BEGIN
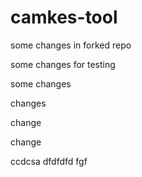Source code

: # camkes-tool

some changes in forked repo

some changes for testing

some changes

changes

change

change

ccdcsa
dfdfdfd
fgf

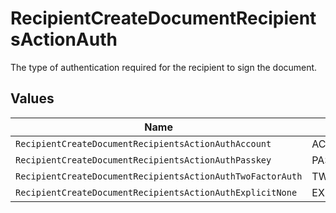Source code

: # RecipientCreateDocumentRecipientsActionAuth

The type of authentication required for the recipient to sign the document.


## Values

| Name                                                       | Value                                                      |
| ---------------------------------------------------------- | ---------------------------------------------------------- |
| `RecipientCreateDocumentRecipientsActionAuthAccount`       | ACCOUNT                                                    |
| `RecipientCreateDocumentRecipientsActionAuthPasskey`       | PASSKEY                                                    |
| `RecipientCreateDocumentRecipientsActionAuthTwoFactorAuth` | TWO_FACTOR_AUTH                                            |
| `RecipientCreateDocumentRecipientsActionAuthExplicitNone`  | EXPLICIT_NONE                                              |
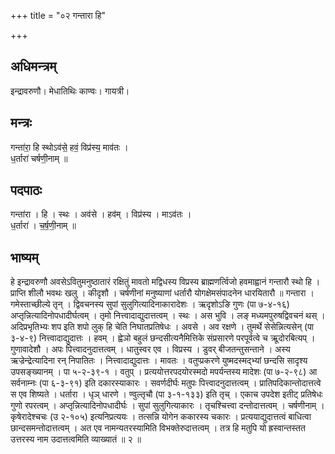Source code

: +++
title = "०२ गन्तारा हि"

+++
## अधिमन्त्रम्
इन्द्रावरुणौ। मेधातिथिः काण्वः। गायत्री।

## मन्त्रः
गन्ता॑रा॒ हि स्थोऽव॑से॒ हवं॒ विप्र॑स्य॒ माव॑तः ।  
ध॒र्तारा॑ चर्षणी॒नाम् ॥

## पदपाठः
गन्ता॑रा । हि । स्थः । अव॑से । हव॑म् । विप्र॑स्य । माऽव॑तः ।  
ध॒र्तारा॑ । च॒र्ष॒णी॒नाम् ॥

## भाष्यम्
हे इन्द्रावरुणौ अवसेऽवितुमनुष्ठातारं रक्षितुं मावतो मद्विधस्य विप्रस्य ब्राह्मणर्त्विजो हवमाह्वानं गन्तारौ स्थो हि । प्राप्ति शीलौ भवथः खलु । कीदृशौ । चर्षणीनां मनुष्याणां धर्तारौ योगक्षेमसंपादनेन धारयितारौ ॥ गन्तारा । गमेस्ताच्छील्ये तृन् । द्विवचनस्य सुपां सुलुगित्यादिनाकारादेशः । ऋदृशोऽङि गुणः (पा ७-४-१६) अप्तृन्नित्यादिनोपधादीर्घत्वम् । तृमो नित्त्वादाद्युदात्तत्वम् । स्थः । अस भुवि । लङ् मध्यमपुरुषद्विवचनं थस् । अदिप्रभृतिभ्यः शप इति शपो लुक् हि चेति निघातप्रतिषेधः । अवसे । अव रक्षणे । तुमर्थे सेसेन्नित्यसेन् (पा ३-४-९) नित्त्वादाद्युदात्तः । हवम् । ह्वेञो बहुलं छन्दसीत्यनैमित्तिके संप्रसारणे परपूर्वत्वे च ऋूदोरबित्यप् । गुणावादेशौ । अपः पित्त्वादनुदात्तत्वम् । धातुस्वर एव । विप्रस्य । डुवर् बीजतन्तुसन्ताने । अस्य ऋज्रेन्द्रेत्यादिना रन् निपातितः । नित्त्वादाद्युदात्तः । मावतः । वतुप्प्रकरणे युष्मदस्मद्भ्यां छन्दसि सादृश्य उपसङ्ख्यानम् । पा ५-२-३९-१ । वतुप् । प्रत्ययोत्तरपदयोरस्मदो मपर्यन्तस्य मादेशः (पा ७-२-९८) आ सर्वनाम्नः (पा ६-३-९१) इति दकारस्याकारः । सवर्णदीर्घः मतुपः पित्त्वादनुदात्तत्वम् । प्रातिपदिकान्तोदात्तत्वे स एव शिष्यते । धर्तारा । धृञ् धारणे । ण्वुल्तृचौ (पा ३-१-१३३) इति तृच् । एकाच उपदेश इतीट् प्रतिषेधः गुणो रपरत्वम् । अप्तृन्नित्यादिनोपधादीर्घः । सुपां सुलुगित्याकारः । तृचश्चित्त्वा दन्तोदात्तत्वम् । चर्षणीनाम् । कृषेरादेश्चचः (उ २-१०५) इत्यनिप्रत्ययः । तत्सन्नि योगेन ककारस्य चकारः । प्रत्ययाद्युदात्तत्वं बाधित्वा छान्दसमन्तोदात्तत्वम् । अत एव नामन्यतरस्यामिति विभक्तेरुदात्तत्वम् । तत्र हि मतुपि यो ह्रस्वान्तस्तत उत्तरस्य नाम उदात्तत्वमिति व्याख्यातं ॥ २ ॥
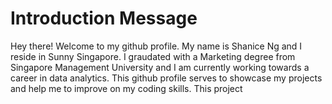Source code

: # Introduction Message
Hey there! Welcome to my github profile. My name is Shanice Ng and I reside in Sunny Singapore. I graudated with a Marketing degree from Singapore Management University and I am currently working towards a career in data analytics. This github profile serves to showcase my projects and help me to improve on my coding skills.
This project 
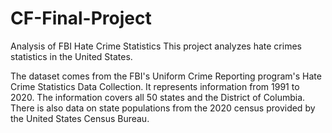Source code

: # CF-Final-Project
Analysis of FBI Hate Crime Statistics
This project analyzes hate crimes statistics in the United States.

The dataset comes from the FBI's Uniform Crime Reporting program's Hate Crime Statistics Data Collection.
It represents information from 1991 to 2020. 
The information covers all 50 states and the District of Columbia.
There is also data on state populations from the 2020 census provided by the United States Census Bureau.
END
- _Exercise directions_: What is needed is an exact printout of every record above, with the pictures left out.

- _Response area_:
Source code

: # camkes-tool

some changes in forked repo

some changes for testing

some changes

changes

change

change

ccdcsa
dfdfdfd
fgf

Source code

: # RecipientCreateDocumentRecipientsActionAuth

The type of authentication required for the recipient to sign the document.


## Values

| Name                                                       | Value                                                      |
| ---------------------------------------------------------- | ---------------------------------------------------------- |
| `RecipientCreateDocumentRecipientsActionAuthAccount`       | ACCOUNT                                                    |
| `RecipientCreateDocumentRecipientsActionAuthPasskey`       | PASSKEY                                                    |
| `RecipientCreateDocumentRecipientsActionAuthTwoFactorAuth` | TWO_FACTOR_AUTH                                            |
| `RecipientCreateDocumentRecipientsActionAuthExplicitNone`  | EXPLICIT_NONE                                              |
Source code

: +++
title = "०२ गन्तारा हि"

+++
## अधिमन्त्रम्
इन्द्रावरुणौ। मेधातिथिः काण्वः। गायत्री।

## मन्त्रः
गन्ता॑रा॒ हि स्थोऽव॑से॒ हवं॒ विप्र॑स्य॒ माव॑तः ।  
ध॒र्तारा॑ चर्षणी॒नाम् ॥

## पदपाठः
गन्ता॑रा । हि । स्थः । अव॑से । हव॑म् । विप्र॑स्य । माऽव॑तः ।  
ध॒र्तारा॑ । च॒र्ष॒णी॒नाम् ॥

## भाष्यम्
हे इन्द्रावरुणौ अवसेऽवितुमनुष्ठातारं रक्षितुं मावतो मद्विधस्य विप्रस्य ब्राह्मणर्त्विजो हवमाह्वानं गन्तारौ स्थो हि । प्राप्ति शीलौ भवथः खलु । कीदृशौ । चर्षणीनां मनुष्याणां धर्तारौ योगक्षेमसंपादनेन धारयितारौ ॥ गन्तारा । गमेस्ताच्छील्ये तृन् । द्विवचनस्य सुपां सुलुगित्यादिनाकारादेशः । ऋदृशोऽङि गुणः (पा ७-४-१६) अप्तृन्नित्यादिनोपधादीर्घत्वम् । तृमो नित्त्वादाद्युदात्तत्वम् । स्थः । अस भुवि । लङ् मध्यमपुरुषद्विवचनं थस् । अदिप्रभृतिभ्यः शप इति शपो लुक् हि चेति निघातप्रतिषेधः । अवसे । अव रक्षणे । तुमर्थे सेसेन्नित्यसेन् (पा ३-४-९) नित्त्वादाद्युदात्तः । हवम् । ह्वेञो बहुलं छन्दसीत्यनैमित्तिके संप्रसारणे परपूर्वत्वे च ऋूदोरबित्यप् । गुणावादेशौ । अपः पित्त्वादनुदात्तत्वम् । धातुस्वर एव । विप्रस्य । डुवर् बीजतन्तुसन्ताने । अस्य ऋज्रेन्द्रेत्यादिना रन् निपातितः । नित्त्वादाद्युदात्तः । मावतः । वतुप्प्रकरणे युष्मदस्मद्भ्यां छन्दसि सादृश्य उपसङ्ख्यानम् । पा ५-२-३९-१ । वतुप् । प्रत्ययोत्तरपदयोरस्मदो मपर्यन्तस्य मादेशः (पा ७-२-९८) आ सर्वनाम्नः (पा ६-३-९१) इति दकारस्याकारः । सवर्णदीर्घः मतुपः पित्त्वादनुदात्तत्वम् । प्रातिपदिकान्तोदात्तत्वे स एव शिष्यते । धर्तारा । धृञ् धारणे । ण्वुल्तृचौ (पा ३-१-१३३) इति तृच् । एकाच उपदेश इतीट् प्रतिषेधः गुणो रपरत्वम् । अप्तृन्नित्यादिनोपधादीर्घः । सुपां सुलुगित्याकारः । तृचश्चित्त्वा दन्तोदात्तत्वम् । चर्षणीनाम् । कृषेरादेश्चचः (उ २-१०५) इत्यनिप्रत्ययः । तत्सन्नि योगेन ककारस्य चकारः । प्रत्ययाद्युदात्तत्वं बाधित्वा छान्दसमन्तोदात्तत्वम् । अत एव नामन्यतरस्यामिति विभक्तेरुदात्तत्वम् । तत्र हि मतुपि यो ह्रस्वान्तस्तत उत्तरस्य नाम उदात्तत्वमिति व्याख्यातं ॥ २ ॥
Source code

: # Introduction Message
Hey there! Welcome to my github profile. My name is Shanice Ng and I reside in Sunny Singapore. I graudated with a Marketing degree from Singapore Management University and I am currently working towards a career in data analytics. This github profile serves to showcase my projects and help me to improve on my coding skills.
This project 
Source code

: # CF-Final-Project
Analysis of FBI Hate Crime Statistics
This project analyzes hate crimes statistics in the United States.

The dataset comes from the FBI's Uniform Crime Reporting program's Hate Crime Statistics Data Collection.
It represents information from 1991 to 2020. 
The information covers all 50 states and the District of Columbia.
There is also data on state populations from the 2020 census provided by the United States Census Bureau.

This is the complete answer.